Thanks and greetings

Mario
Title: Re: IDS/IPS Surciata fails to start when abuse.ch/URLhaus is activated
Post by: mimugmail on September 13, 2018, 10:25:51 am
The author of the ruleset told me that he added a mechanism that rules are capped.
Perhaps it's now worth a try?
Title: Re: IDS/IPS Surciata fails to start when abuse.ch/URLhaus is activated
Post by: mar_becker on September 14, 2018, 08:58:42 am
Hi everybody,
it seems to work. I have activated the rulesets of abuse.ch again and have not yet discovered any errors.

Greetings

Mario
Title: Re: IDS/IPS Surciata fails to start when abuse.ch/URLhaus is activated
Post by: JasMan on September 21, 2018, 04:33:07 pm
Hey,

I can't confirm that's working again. I've still the same error.

Jas Man
Title: Re: IDS/IPS Surciata fails to start when abuse.ch/URLhaus is activated
Post by: mimugmail on September 21, 2018, 04:39:04 pm
Did you updated them before enabling?
Title: Re: IDS/IPS Surciata fails to start when abuse.ch/URLhaus is activated
Post by: JasMan on September 21, 2018, 05:08:08 pm
Yes, I think so.
When I re-enable the ruleset and click "Download & Update rules", the "Last update" column shows me the actual date and time for abuse.ch/URLhaus. But right after that IPS chrashes and all other rulesets are not updated.

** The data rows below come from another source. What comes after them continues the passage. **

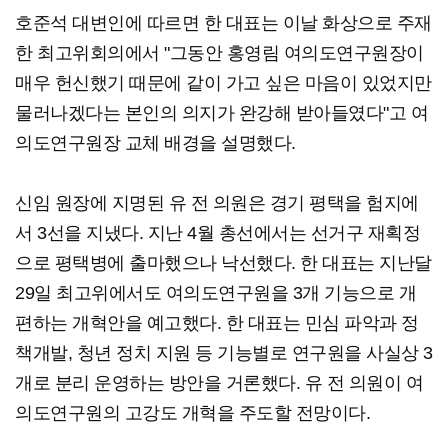
호준석 대변인에 따르면 한 대표는 이날 화상으로 주재
한 최고위회의에서 "그동안 홍영림 여의도연구원장이
매우 헌신했기 때문에 같이 가고 싶은 마음이 있었지만
물러나겠다는 본인의 의지가 완강해 받아들였다"고 여
의도연구원장 교체 배경을 설명했다.
신임 원장에 지명된 유 전 의원은 경기 평택을 험지에
서 3선을 지냈다. 지난 4월 총선에서는 선거구 재획정
으로 평택병에 출마했으나 낙선했다. 한 대표는 지난달
29일 최고위에서도 여의도연구원을 3개 기능으로 개
편하는 개혁안을 예고했다. 한 대표는 민심 파악과 정
책개발, 청년 정치 지원 등 기능별로 연구원을 사실상 3
개로 분리 운영하는 방안을 거론했다. 유 전 의원이 여
의도연구원의 고강도 개혁을 주도할 전망이다.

Is there another way to update the ruleset without enabling it?
Title: Re: IDS/IPS Surciata fails to start when abuse.ch/URLhaus is activated
Post by: samsonmcnulty on November 21, 2018, 06:06:05 am
Edit:I've just seen https://forum.opnsense.org/index.php?topic=10268.0 (https://forum.opnsense.org/index.php?topic=10268.0) where the issue is addressed. apologies for the necro.

I wanted to bump this and say I'm still encountering the issue with the same rule set on version 18.7.7. Everything works just fine as long as that specific rule set isn't loaded. Re-downloading doesn't fix the issue.

Title: Re: IDS/IPS Surciata fails to start when abuse.ch/URLhaus is activated
Post by: bmail on November 21, 2018, 09:10:27 am
Hello,

Not the same issue. I was talking about downloading rules from feodotracker.abuse.ch or sslbl.abuse.ch.
Issue with URLhaus seems to be related to hypersan method.